◆ **EXCERPT TO READ**:

Canada Gazette, Part I, Volume 160, Number 26: GOVERNMENT NOTICES
DEPARTMENT OF THE ENVIRONMENT
Summary
This Canada Gazette issue contains two main Environment Department items. First, a final ministerial condition lets the company that notified the government on Jan. 19, 2026 make or import the chemical castor oil, monomaleate only for certain personal‑care products at 2.5% weight or less and subject to record‑keeping and transfer rules (effective June 10, 2026). Second, the government is asking for public comment (June 27–Aug. 27, 2026) on a proposal to require advance notification for new uses or imports of four related chemicals (TEA, DEA, LDE, CDE) when they are used above set concentration or yearly import thresholds in selected consumer products.
What it does
Ministerial condition (final): Allows a specific notifier to manufacture or import castor oil, monomaleate but only to make liquid body wash, shower gel, shampoo, conditioner, liquid hand soap or toothpaste where the chemical is at 2.5% weight or less. The notifier must tell and get written agreement from any buyer (unless the chemical is already in a finished product) that the material won’t be used in other products. It must also keep records of uses, concentrations, quantities and transfers for at least five years. Notice of intent (proposal and consultation): Proposes to amend the list of substances so that anyone proposing certain new activities with four chemicals (TEA, DEA, LDE, CDE) would have to submit a Significant New Activity Notification at least 90 days before starting. The proposal targets specific product types and sets concentration and annual import quantity triggers (for example: TEA in air fresheners over 4% or >10 kg imported per year; DEA in cleaning sprays at or above 3%; LDE in leave‑on cosmetics above 2.5%; and CDE above set thresholds for cleaners or certain cosmetics). Some uses — like research only, site‑limited intermediates, or export‑only products — would be exempt.

◆ **TO DO**: Reproduce everything in the Canada Gazette notice from "Canada Gazette, Part" down to "selected consumer products.".

◆ **RECORD EXCERPTS**:
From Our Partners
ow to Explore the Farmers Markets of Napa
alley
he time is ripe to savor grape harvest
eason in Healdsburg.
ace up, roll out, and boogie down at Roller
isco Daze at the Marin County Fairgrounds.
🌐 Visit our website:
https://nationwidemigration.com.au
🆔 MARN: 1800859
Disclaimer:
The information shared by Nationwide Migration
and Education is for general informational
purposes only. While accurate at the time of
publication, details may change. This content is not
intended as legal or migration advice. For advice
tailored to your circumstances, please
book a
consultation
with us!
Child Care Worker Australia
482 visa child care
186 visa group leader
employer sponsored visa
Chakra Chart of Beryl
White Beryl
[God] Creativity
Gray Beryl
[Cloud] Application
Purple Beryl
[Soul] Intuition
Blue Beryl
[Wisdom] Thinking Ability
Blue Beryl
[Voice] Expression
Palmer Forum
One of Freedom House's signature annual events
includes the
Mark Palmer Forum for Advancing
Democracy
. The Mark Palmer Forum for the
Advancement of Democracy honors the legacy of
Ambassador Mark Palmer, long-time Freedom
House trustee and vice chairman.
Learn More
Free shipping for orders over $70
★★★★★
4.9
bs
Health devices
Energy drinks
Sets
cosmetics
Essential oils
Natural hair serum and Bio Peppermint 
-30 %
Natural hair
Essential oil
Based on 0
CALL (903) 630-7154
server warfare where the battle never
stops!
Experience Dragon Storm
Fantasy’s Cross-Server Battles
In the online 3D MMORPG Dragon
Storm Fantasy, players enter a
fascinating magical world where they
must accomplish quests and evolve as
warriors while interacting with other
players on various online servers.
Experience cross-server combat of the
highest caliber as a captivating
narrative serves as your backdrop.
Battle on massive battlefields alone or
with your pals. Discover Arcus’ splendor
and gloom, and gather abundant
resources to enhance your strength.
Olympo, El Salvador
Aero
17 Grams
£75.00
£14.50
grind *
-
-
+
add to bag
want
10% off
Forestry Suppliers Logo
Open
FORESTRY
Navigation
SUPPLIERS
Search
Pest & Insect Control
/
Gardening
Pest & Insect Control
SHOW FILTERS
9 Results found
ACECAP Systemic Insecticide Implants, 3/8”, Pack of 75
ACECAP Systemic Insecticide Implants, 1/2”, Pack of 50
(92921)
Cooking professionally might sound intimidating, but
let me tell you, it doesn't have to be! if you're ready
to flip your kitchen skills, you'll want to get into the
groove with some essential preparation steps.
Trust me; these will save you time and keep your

◆ **COMPLETED EXERCISE**:
Canada Gazette, Part I, Volume 160, Number 26: GOVERNMENT NOTICES
DEPARTMENT OF THE ENVIRONMENT
Summary
This Canada Gazette issue contains two main Environment Department items. First, a final ministerial condition lets the company that notified the government on Jan. 19, 2026 make or import the chemical castor oil, monomaleate only for certain personal‑care products at 2.5% weight or less and subject to record‑keeping and transfer rules (effective June 10, 2026). Second, the government is asking for public comment (June 27–Aug. 27, 2026) on a proposal to require advance notification for new uses or imports of four related chemicals (TEA, DEA, LDE, CDE) when they are used above set concentration or yearly import thresholds in selected consumer products.